Gneisenau is a Scharnhorst-class second ship; ship types are divided into battle cruisers. The initial design can dress up as a 380-mm main-gun battleship that jumped to meet future wars but did not implement the Second World War. Gneisenau was built by the German shipyard in Kiel, Germany, on December 8, 1936, and began service on May 21, 1938.
In 1938, Shane Hawes premium trials found insufficient bow freeboard; in winter 1938, it was converted into the dock Atlantic bow; it took several months. After World War II, in the North Sea Shane Hawes Premium sank two ships of the Royal Navy aircraft carrier Glorious and two destroyers. Several days later, the later, the Gneisenau cover was damaged Scharnhorst drove back the way Germany was. Then the two ships went into dock repairs.
In 1941, the two ships together broke into Super Shane Hawes Atlantic, maritime and destroy operations. In the two-month operation, Co-sunk 22 merchant fleets with a total tonnage of 11,5000 tons, greatly damaging the Allied shipping.

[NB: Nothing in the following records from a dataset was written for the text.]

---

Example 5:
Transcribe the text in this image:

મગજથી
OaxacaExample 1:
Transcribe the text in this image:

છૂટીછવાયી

From February 26 to February 27, 1942, the British Royal Air Force within the port of Kiel Gneisenau was repaired by air strikes. Air strikes led to the bow of the ammunition depot blowing up, and the whole ship Gneisenau's head was destroyed because of the explosion. Period until 1945, the number has been repaired, Gneisenau shelved in the shipyard, and not put into active duty forces. On March 23, 1945, the ship was scuttled as blocked; post-war Poland salvaged it as scrap metal shredding.
- Scale: 1/200
- Item Type: Plastic Model Warship Kit
- Model Brief:
- Length: 1175mm
- Beam: 150mm
- Total Parts: 1420+
- Metal Parts: anchor chain, shaft
- Photo Etched Parts: 8 pcs
- Total Sprues: 24 sprues, hull, superstructure and decks
- Released Date: 2021-11
- More Features:
- One-piece hull made from two-directional slide molds
- Deck pattern finely rendered.
- Accurately detailed gun
- 6 pieces of photo etched frets for handrails, ladders, radar parts etc.